◆ **Questions**:
**1.** In the briefing on the productivity data workshop, where was the workshop held?
**2.** Continue the briefing on the productivity data workshop from its last sentence.

4 May 2026by GUEST: Professor Bridgette Wessels The Productivity Institute/University of Glasgow

Dr Gian Luca Vriz (Research Fellow, The University of Edinburgh); Professor Bridgette Wessels (The Productivity Institute/University of Glasgow); Eleonora Vanello (Head of Peer Works, Prosper); Magdalena Getler (Head of Research Growth) and Rui Cardoso (Head of Public Sector Engagement) both Smart Data Foundry

Overview and Purpose

This briefing presents key insights from the workshop “Turning data into action: a practical workshop on productivity”, held at the Edinburgh Futures Institute as part of Scotland Productivity Week 2026. The session brought together researchers and data specialists to examine how emerging forms of “smart data” can strengthen the evidence base for productivity analysis and improve the design and responsiveness of economic policy.

The workshop was grounded in a widely recognised challenge: while productivity remains central to economic wellbeing—shaping wages, job quality, public services and living standards—our ability to measure and understand productivity is increasingly constrained. Traditional, survey-based data sources are under pressure, with declining participation rates, uneven representativeness across regions and population groups, and significant time lags between data collection and policy use.

At the same time, there has been a rapid expansion in the availability of alternative forms of data, particularly financial and administrative data. These sources, when used responsibly, offer new opportunities to generate more timely, granular and policy-relevant insights into economic activity. The workshop explored how these data sources can complement official statistics and support more agile, evidence-informed decision-making.

Reframing Productivity Through Data

A central theme emerging from the workshop is that data is not neutral: it plays a constitutive role in shaping how productivity problems are defined, whose experiences are visible, and which policy solutions are considered viable. Understanding productivity therefore requires attention not only to measurement techniques, but to the underlying data infrastructures that enable (or constrain) analysis.

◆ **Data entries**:

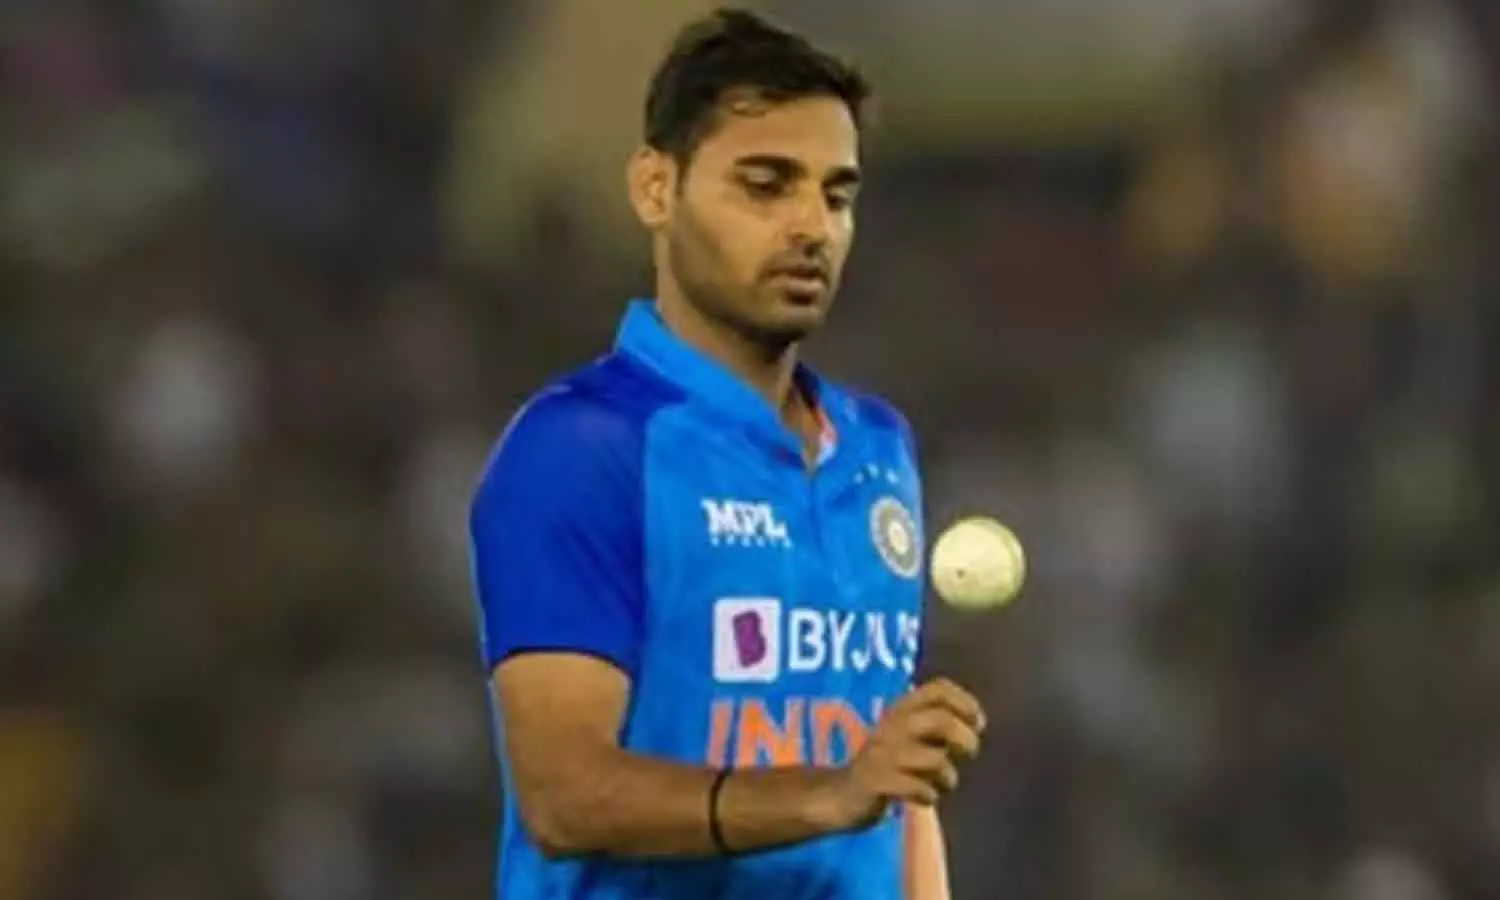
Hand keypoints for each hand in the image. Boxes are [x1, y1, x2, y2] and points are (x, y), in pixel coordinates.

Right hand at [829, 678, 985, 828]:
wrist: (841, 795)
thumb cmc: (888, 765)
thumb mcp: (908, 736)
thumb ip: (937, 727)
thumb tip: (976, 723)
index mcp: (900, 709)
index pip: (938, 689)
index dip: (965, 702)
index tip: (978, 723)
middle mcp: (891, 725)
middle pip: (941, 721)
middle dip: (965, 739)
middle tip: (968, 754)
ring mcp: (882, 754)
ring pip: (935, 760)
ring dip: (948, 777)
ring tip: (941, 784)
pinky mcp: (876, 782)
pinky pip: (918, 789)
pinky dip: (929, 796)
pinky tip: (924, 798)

==

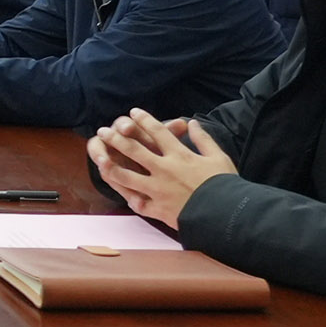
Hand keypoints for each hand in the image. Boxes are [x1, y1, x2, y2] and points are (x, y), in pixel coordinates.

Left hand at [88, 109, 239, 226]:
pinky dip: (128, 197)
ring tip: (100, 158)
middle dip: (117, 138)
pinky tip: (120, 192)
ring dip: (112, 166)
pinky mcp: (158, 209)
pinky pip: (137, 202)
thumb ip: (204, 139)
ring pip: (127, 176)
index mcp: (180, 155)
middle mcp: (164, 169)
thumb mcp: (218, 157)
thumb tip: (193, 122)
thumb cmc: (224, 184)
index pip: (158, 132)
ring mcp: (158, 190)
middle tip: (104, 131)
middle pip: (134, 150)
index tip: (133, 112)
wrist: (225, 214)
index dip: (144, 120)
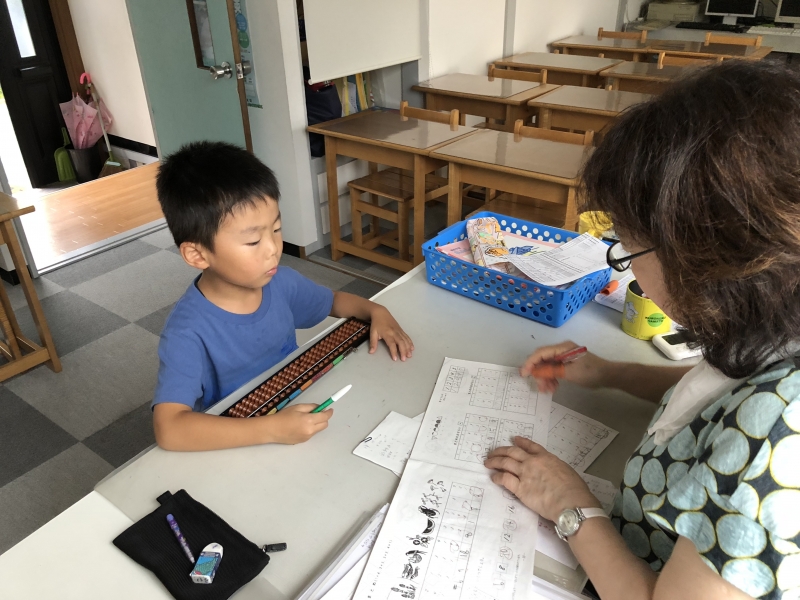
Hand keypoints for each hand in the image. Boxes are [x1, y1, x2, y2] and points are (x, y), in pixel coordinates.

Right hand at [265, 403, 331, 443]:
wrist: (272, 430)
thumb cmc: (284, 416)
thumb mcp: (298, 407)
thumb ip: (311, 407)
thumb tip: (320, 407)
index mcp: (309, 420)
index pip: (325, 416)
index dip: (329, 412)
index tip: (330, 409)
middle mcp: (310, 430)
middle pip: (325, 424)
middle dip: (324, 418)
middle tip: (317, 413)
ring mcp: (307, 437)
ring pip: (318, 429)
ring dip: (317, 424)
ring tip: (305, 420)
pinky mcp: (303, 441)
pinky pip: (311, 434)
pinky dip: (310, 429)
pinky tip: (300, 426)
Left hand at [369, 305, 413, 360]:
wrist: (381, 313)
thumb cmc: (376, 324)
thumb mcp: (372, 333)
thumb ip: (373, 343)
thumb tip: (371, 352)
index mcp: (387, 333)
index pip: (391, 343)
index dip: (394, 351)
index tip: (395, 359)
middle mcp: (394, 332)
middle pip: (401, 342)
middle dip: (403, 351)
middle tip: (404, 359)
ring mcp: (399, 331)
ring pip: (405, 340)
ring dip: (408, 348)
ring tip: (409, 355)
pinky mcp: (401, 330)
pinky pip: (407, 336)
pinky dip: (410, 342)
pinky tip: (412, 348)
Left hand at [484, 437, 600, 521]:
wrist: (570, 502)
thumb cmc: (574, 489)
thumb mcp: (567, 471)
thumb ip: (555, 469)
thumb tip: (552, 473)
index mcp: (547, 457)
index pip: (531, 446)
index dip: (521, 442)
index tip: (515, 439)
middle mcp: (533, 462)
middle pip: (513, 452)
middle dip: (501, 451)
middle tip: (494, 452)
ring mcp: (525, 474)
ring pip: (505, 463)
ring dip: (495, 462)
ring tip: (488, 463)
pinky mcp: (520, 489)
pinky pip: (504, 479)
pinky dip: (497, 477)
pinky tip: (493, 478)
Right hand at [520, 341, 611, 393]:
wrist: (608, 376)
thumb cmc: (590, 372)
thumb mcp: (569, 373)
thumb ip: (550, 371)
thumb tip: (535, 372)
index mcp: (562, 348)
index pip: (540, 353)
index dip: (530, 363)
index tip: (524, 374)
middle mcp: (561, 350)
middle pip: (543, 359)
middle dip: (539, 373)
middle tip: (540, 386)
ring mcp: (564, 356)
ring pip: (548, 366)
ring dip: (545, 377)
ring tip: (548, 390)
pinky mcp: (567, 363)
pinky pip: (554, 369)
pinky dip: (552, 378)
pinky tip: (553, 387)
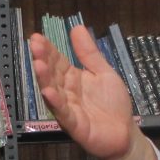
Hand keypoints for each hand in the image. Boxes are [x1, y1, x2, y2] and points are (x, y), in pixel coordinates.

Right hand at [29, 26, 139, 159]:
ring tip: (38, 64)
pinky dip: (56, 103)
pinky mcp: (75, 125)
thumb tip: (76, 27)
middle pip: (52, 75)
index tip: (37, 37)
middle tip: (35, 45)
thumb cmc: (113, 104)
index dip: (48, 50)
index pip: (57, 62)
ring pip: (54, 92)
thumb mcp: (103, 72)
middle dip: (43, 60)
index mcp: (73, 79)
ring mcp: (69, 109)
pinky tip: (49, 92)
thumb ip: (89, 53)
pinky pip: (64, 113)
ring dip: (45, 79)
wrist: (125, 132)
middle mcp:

* * *

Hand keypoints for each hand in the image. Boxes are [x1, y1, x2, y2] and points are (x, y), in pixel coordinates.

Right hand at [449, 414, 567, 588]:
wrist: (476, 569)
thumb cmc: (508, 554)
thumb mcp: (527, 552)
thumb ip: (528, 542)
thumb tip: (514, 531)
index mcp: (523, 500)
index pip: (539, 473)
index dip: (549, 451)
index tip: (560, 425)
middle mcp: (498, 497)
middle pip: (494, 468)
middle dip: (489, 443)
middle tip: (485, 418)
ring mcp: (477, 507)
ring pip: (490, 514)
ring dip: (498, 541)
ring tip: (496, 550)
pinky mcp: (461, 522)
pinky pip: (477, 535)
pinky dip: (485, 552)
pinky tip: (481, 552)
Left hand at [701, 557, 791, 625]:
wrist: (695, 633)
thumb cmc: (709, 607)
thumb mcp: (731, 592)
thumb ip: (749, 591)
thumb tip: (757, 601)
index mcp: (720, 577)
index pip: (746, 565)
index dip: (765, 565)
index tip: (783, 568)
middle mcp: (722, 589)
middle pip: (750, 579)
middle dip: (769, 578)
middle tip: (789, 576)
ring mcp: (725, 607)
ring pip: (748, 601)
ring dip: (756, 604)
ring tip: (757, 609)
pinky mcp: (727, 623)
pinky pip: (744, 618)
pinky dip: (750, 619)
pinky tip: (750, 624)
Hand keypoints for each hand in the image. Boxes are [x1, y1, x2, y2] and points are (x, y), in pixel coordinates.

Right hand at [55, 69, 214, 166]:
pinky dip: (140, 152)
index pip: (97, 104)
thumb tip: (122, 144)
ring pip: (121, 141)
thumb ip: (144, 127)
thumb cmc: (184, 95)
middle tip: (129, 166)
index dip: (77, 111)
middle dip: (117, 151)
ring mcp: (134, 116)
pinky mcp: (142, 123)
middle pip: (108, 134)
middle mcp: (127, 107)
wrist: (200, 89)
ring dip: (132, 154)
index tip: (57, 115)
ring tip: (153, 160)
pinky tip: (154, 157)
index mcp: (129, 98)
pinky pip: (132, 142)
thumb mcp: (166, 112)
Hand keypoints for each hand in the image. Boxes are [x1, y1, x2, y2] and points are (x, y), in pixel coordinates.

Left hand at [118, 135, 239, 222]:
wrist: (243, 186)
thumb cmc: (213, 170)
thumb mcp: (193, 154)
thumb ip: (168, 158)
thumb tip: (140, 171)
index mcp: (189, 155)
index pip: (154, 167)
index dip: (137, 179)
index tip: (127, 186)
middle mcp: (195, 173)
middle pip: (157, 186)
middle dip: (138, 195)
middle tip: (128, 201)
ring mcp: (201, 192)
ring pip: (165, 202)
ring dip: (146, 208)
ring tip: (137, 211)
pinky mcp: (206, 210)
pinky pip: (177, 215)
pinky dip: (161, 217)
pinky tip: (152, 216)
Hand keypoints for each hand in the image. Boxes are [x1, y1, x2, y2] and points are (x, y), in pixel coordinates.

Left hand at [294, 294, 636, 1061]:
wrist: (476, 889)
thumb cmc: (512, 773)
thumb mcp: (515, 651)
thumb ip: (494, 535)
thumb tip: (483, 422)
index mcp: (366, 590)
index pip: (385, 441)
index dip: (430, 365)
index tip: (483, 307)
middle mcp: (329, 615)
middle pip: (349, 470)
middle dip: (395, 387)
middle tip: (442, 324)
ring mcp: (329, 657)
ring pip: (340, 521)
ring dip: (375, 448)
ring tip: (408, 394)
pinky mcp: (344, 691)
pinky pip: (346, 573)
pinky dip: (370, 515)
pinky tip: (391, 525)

◆ **Results by task**:
**1.** At the Edinburgh Futures Institute, as part of Scotland Productivity Week 2026.

**2.**
Smart data, particularly large-scale financial and business datasets, provides a markedly different lens on economic activity. Consumer finance data, derived from millions of anonymised bank accounts, allows longitudinal analysis of income, expenditure, and financial resilience. At the same time, SME financial datasets reveal patterns of firm performance, employment, revenue and productivity across sectors and regions.

Together, these sources offer a more dynamic and fine-grained understanding of economic behaviour. Rather than relying solely on aggregated national indicators, they enable analysis of how productivity is experienced across places, sectors, and social groups. This is particularly important in the UK context, where regional disparities in productivity remain persistent and pronounced.

From Measurement to Insight: Complementing Official Statistics

A second key insight is that smart data should not be viewed as a replacement for official statistics, but as a complementary resource that enhances existing data systems. Work presented in the workshop demonstrates that combining financial transaction data with traditional survey data can significantly improve the measurement of living standards and consumption.

For instance, research conducted in collaboration with the Institute for Fiscal Studies shows that integrating banking data into conventional statistical models produces more accurate estimates of local consumption patterns. This is significant because consumption is often a more robust indicator of lifetime wellbeing than income alone, particularly in contexts of income volatility. The ability to generate more precise, geographically detailed measures of consumption strengthens the evidence base for addressing regional inequalities and targeting policy interventions.

Linking Data Domains: New Insights into Productivity and Inequality

The workshop also highlighted the transformative potential of linking datasets across domains, particularly in understanding the complex relationships between health, financial wellbeing, and labour market participation.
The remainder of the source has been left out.